Monday, September 18, 2017

It's Not Jack and the Beanstalk

It's Not Jack and the Beanstalk
written by Josh Funk; illustrated by Edwardian Taylor
2017 (Two Lions)
Source: Review copy provided by the publisher

Spoiler alert: A giant lives here. Can I go home now? 

Jack is not a happy camper. Issues with a giant? Not really. More like an overbearing narrator. First, he's told to give away his best friend in the world. This leads to a river of tears from Jack and the cow. But hey, these are magic beans! Well, if you're hungry, that doesn't do you any good. Jack is so cranky that he tosses the beans out the window. When he wakes up, there's a rather large beanstalk outside. And a pushy narrator telling him that he has to climb it without any equipment since readers have been told that Jack has no possessions. Jack puts on a brave face as he climbs the beanstalk. He meets Cinderella on his way up as she is standing on a balcony in her castle. Their ensuing conversation ticks off the narrator because it impedes the flow of the story. I love it because it reminds me of the great "This is SportsCenter" commercials on ESPN where worlds collide. Jack has some trepidation about entering the castle. He questions the narrator who forcefully exclaims that Jack must enter the house. Sure enough, the giant captures Jack. But when Jack explains, against the wishes of the narrator, that it doesn't end well for the giant, the story takes a much different road than the one through Traditionville. And that, as Robert Frost once wrote, makes all the difference.

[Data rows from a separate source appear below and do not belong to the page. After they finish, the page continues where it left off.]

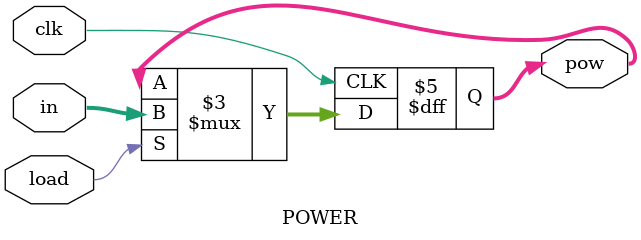
<source format=v>
module POWER(
    input clk,
    input [15:0]in,
    input load,
    output reg [15:0] pow
);
always @(posedge clk) begin
    if (load == 1)
        pow <= in;
end
endmodule

</source>
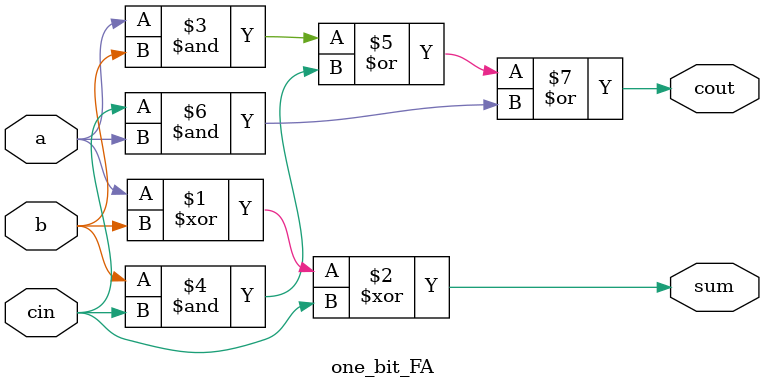
<source format=v>
module top_module( 
    input [99:0] a, b,
    input cin,
    output cout,
    output [99:0] sum );

    genvar i;
    wire [98:0]con_vect;
    one_bit_FA FA1(a[0],b[0],cin,con_vect[0],sum[0]);
    one_bit_FA FA2(a[99],b[99],con_vect[98],cout,sum[99]);
    
    generate
        for (i=1; i<99; i=i+1) begin : Full_adder_block
            one_bit_FA FA(a[i],b[i],con_vect[i-1],con_vect[i],sum[i]);
    end
    
      
    endgenerate
    
endmodule

module one_bit_FA(
    input a,b,
    input cin,
    output cout,sum);
	
    assign sum  = a^b^cin;
    assign cout = (a&b)|(b&cin)|(cin&a);
endmodule
</source>
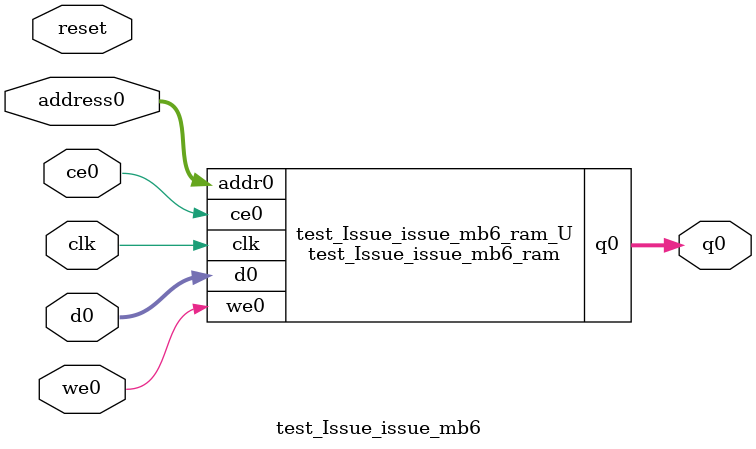
<source format=v>

`timescale 1 ns / 1 ps
module test_Issue_issue_mb6_ram (addr0, ce0, d0, we0, q0,  clk);

parameter DWIDTH = 64;
parameter AWIDTH = 3;
parameter MEM_SIZE = 5;

input[AWIDTH-1:0] addr0;
input ce0;
input[DWIDTH-1:0] d0;
input we0;
output reg[DWIDTH-1:0] q0;
input clk;

(* ram_style = "distributed" *)reg [DWIDTH-1:0] ram[0:MEM_SIZE-1];




always @(posedge clk)  
begin 
    if (ce0) 
    begin
        if (we0) 
        begin 
            ram[addr0] <= d0; 
            q0 <= d0;
        end 
        else 
            q0 <= ram[addr0];
    end
end


endmodule


`timescale 1 ns / 1 ps
module test_Issue_issue_mb6(
    reset,
    clk,
    address0,
    ce0,
    we0,
    d0,
    q0);

parameter DataWidth = 32'd64;
parameter AddressRange = 32'd5;
parameter AddressWidth = 32'd3;
input reset;
input clk;
input[AddressWidth - 1:0] address0;
input ce0;
input we0;
input[DataWidth - 1:0] d0;
output[DataWidth - 1:0] q0;



test_Issue_issue_mb6_ram test_Issue_issue_mb6_ram_U(
    .clk( clk ),
    .addr0( address0 ),
    .ce0( ce0 ),
    .we0( we0 ),
    .d0( d0 ),
    .q0( q0 ));

endmodule


</source>
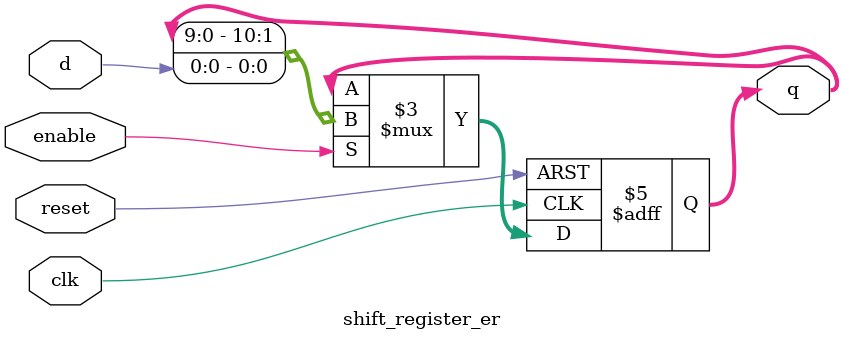
<source format=sv>
module shift_register_er
#(
	parameter WORD_LENGTH = 11
)
(
    input clk,
    input reset,
    input enable,
    input d,
    output logic [WORD_LENGTH-1:0] q
);

//wire [WORD_LENGTH-1:0] q_w;

always_ff @(negedge reset or posedge clk)
	begin
		if (reset == 1'b0)
			q <= {WORD_LENGTH{1'b0}};
		else
			if (enable)
				q <= {q[WORD_LENGTH-2:0],d};
	end

//assign q = q_w;

endmodule

</source>
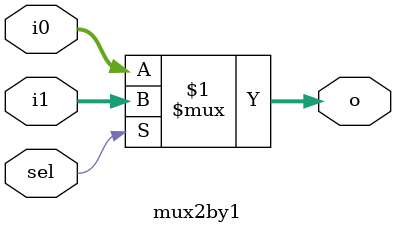
<source format=v>
`timescale 1ns / 1ps
module mux2by1(
input [31:0]i0,
input [31:0]i1,
input sel,
output [31:0]o
    );

assign o = sel ? i1 : i0 ;

endmodule



</source>
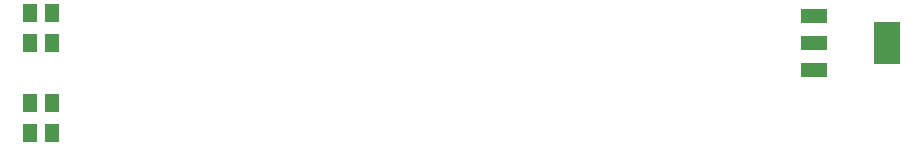
<source format=gbr>
G04 EAGLE Gerber RS-274X export*
G75*
%MOMM*%
%FSLAX34Y34*%
%LPD*%
%INSolderpaste Top*%
%IPPOS*%
%AMOC8*
5,1,8,0,0,1.08239X$1,22.5*%
G01*
%ADD10R,2.235000X1.219000*%
%ADD11R,2.200000X3.600000*%
%ADD12R,1.300000X1.600000*%


D10*
X731010Y226310D03*
X731010Y203200D03*
X731010Y180090D03*
D11*
X792990Y203200D03*
D12*
X85700Y228600D03*
X66700Y228600D03*
X85700Y203200D03*
X66700Y203200D03*
X85700Y152400D03*
X66700Y152400D03*
X85700Y127000D03*
X66700Y127000D03*
M02*

</source>
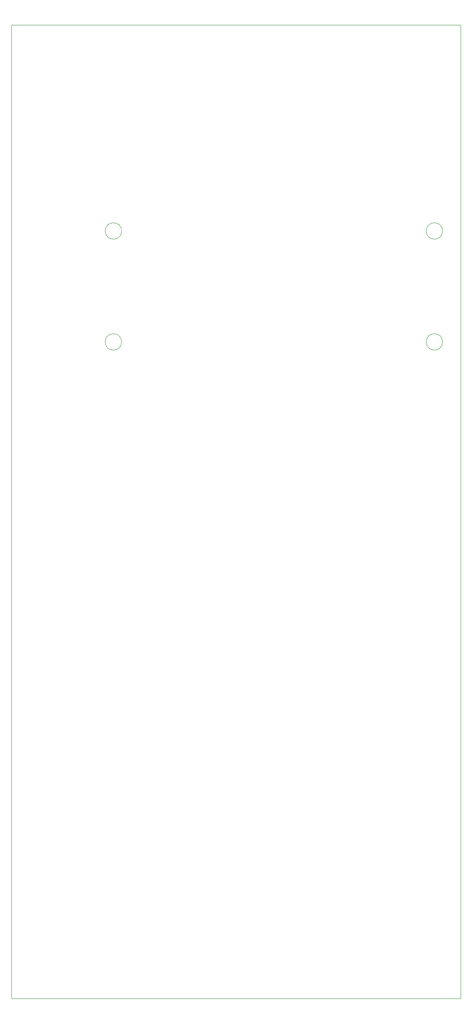
<source format=gbr>
%TF.GenerationSoftware,KiCad,Pcbnew,9.0.1*%
%TF.CreationDate,2025-08-23T12:55:39+03:00*%
%TF.ProjectId,smart meter,736d6172-7420-46d6-9574-65722e6b6963,rev?*%
%TF.SameCoordinates,Original*%
%TF.FileFunction,Profile,NP*%
%FSLAX46Y46*%
G04 Gerber Fmt 4.6, Leading zero omitted, Abs format (unit mm)*
G04 Created by KiCad (PCBNEW 9.0.1) date 2025-08-23 12:55:39*
%MOMM*%
%LPD*%
G01*
G04 APERTURE LIST*
%TA.AperFunction,Profile*%
%ADD10C,0.100000*%
%TD*%
G04 APERTURE END LIST*
D10*
X148365200Y-50521600D02*
X241395000Y-50521600D01*
X241395000Y-252388200D01*
X148365200Y-252388200D01*
X148365200Y-50521600D01*
%TO.C,U9*%
X171184000Y-93283000D02*
G75*
G02*
X167784000Y-93283000I-1700000J0D01*
G01*
X167784000Y-93283000D02*
G75*
G02*
X171184000Y-93283000I1700000J0D01*
G01*
X171184000Y-116283000D02*
G75*
G02*
X167784000Y-116283000I-1700000J0D01*
G01*
X167784000Y-116283000D02*
G75*
G02*
X171184000Y-116283000I1700000J0D01*
G01*
X237684000Y-93283000D02*
G75*
G02*
X234284000Y-93283000I-1700000J0D01*
G01*
X234284000Y-93283000D02*
G75*
G02*
X237684000Y-93283000I1700000J0D01*
G01*
X237684000Y-116283000D02*
G75*
G02*
X234284000Y-116283000I-1700000J0D01*
G01*
X234284000Y-116283000D02*
G75*
G02*
X237684000Y-116283000I1700000J0D01*
G01*
%TD*%
M02*

</source>
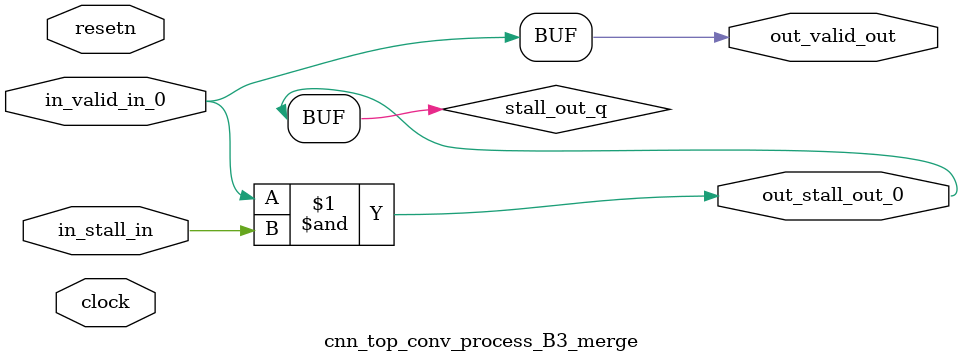
<source format=sv>



(* altera_attribute = "-name AUTO_SHIFT_REGISTER_RECOGNITION OFF; -name MESSAGE_DISABLE 10036; -name MESSAGE_DISABLE 10037; -name MESSAGE_DISABLE 14130; -name MESSAGE_DISABLE 14320; -name MESSAGE_DISABLE 15400; -name MESSAGE_DISABLE 14130; -name MESSAGE_DISABLE 10036; -name MESSAGE_DISABLE 12020; -name MESSAGE_DISABLE 12030; -name MESSAGE_DISABLE 12010; -name MESSAGE_DISABLE 12110; -name MESSAGE_DISABLE 14320; -name MESSAGE_DISABLE 13410; -name MESSAGE_DISABLE 113007; -name MESSAGE_DISABLE 10958" *)
module cnn_top_conv_process_B3_merge (
    input wire [0:0] in_stall_in,
    input wire [0:0] in_valid_in_0,
    output wire [0:0] out_stall_out_0,
    output wire [0:0] out_valid_out,
    input wire clock,
    input wire resetn
    );

    wire [0:0] stall_out_q;


    // stall_out(LOGICAL,6)
    assign stall_out_q = in_valid_in_0 & in_stall_in;

    // out_stall_out_0(GPOUT,4)
    assign out_stall_out_0 = stall_out_q;

    // out_valid_out(GPOUT,5)
    assign out_valid_out = in_valid_in_0;

endmodule

</source>
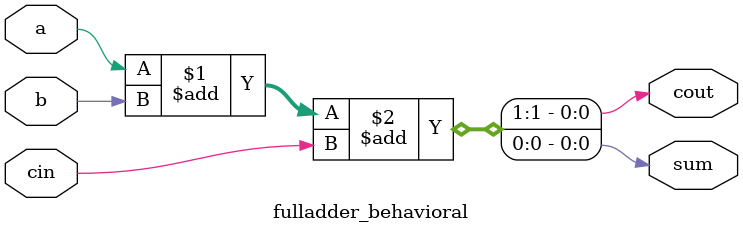
<source format=sv>
module fulladder_behavioral(
  input logic a, b, cin, 
  output logic sum, cout
);
  assign {cout, sum} = a + b + cin;
endmodule


</source>
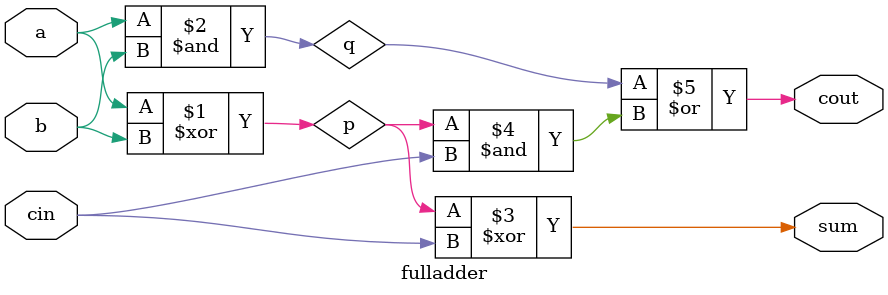
<source format=sv>
module fulladder(
  input logic a, b, cin, 
  output logic sum, cout
);
  logic p, q;  
  assign p = a ^ b;
  assign q = a & b;
  assign sum = p ^ cin;
  assign cout = q | (p & cin);
endmodule

</source>
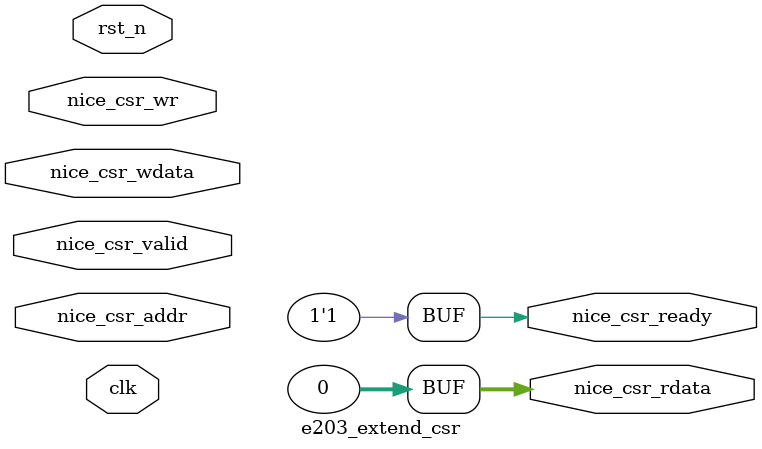
<source format=sv>
 /*                                                                      
 Copyright 2018-2020 Nuclei System Technology, Inc.                
                                                                         
 Licensed under the Apache License, Version 2.0 (the "License");         
 you may not use this file except in compliance with the License.        
 You may obtain a copy of the License at                                 
                                                                         
     http://www.apache.org/licenses/LICENSE-2.0                          
                                                                         
  Unless required by applicable law or agreed to in writing, software    
 distributed under the License is distributed on an "AS IS" BASIS,       
 WITHOUT WARRANTIES OR CONDITIONS OF ANY KIND, either express or implied.
 See the License for the specific language governing permissions and     
 limitations under the License.                                          
 */                                                                      
                                                                         
                                                                         
                                                                         
//=====================================================================
// Designer   : Bob Hu
//
// Description:
//  This module to implement the extended CSR
//    current this is an empty module, user can hack it 
//    become a real one if they want
//
//
// ====================================================================
`include "e203_defines.v"

// `ifdef E203_HAS_CSR_NICE//{
module e203_extend_csr(

  // The Handshake Interface 
  input          nice_csr_valid,
  output         nice_csr_ready,

  input   [31:0] nice_csr_addr,
  input          nice_csr_wr,
  input   [31:0] nice_csr_wdata,
  output  [31:0] nice_csr_rdata,

  input  clk,
  input  rst_n
  );

  assign nice_csr_ready = 1'b1;
  assign nice_csr_rdata = 32'b0;


endmodule
// `endif//}

</source>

Where do I start with all the reasons why I love this book? First and most of all, this is such a fun and funny read. Your day will instantly improve after reading it. If you use it as a read aloud, you can count on having to read it more than once. But there are also several teaching opportunities available here. The back and forth between Jack and the narrator is terrific. This story would help teachers be able to explicitly talk about the role of a narrator and teach a point of view mini-lesson. The design of the book helps immensely with speech bubbles for Jack's "outside the narrative" conversations. There's also the element of Jack questioning the authority of the narrator. That's great role modeling for our need to ask questions and occasionally challenge authority. Mentioned earlier, the meeting of Jack and Cinderella is a mash-up that opens up a lot of writing possibilities. What if this character met that character? How would the dialogue go? Speaking of dialogue, you could use this book to create an entertaining Reader's Theater script/classroom play. With delightful twists and turns, you'll be glad It's Not Jack and the Beanstalk.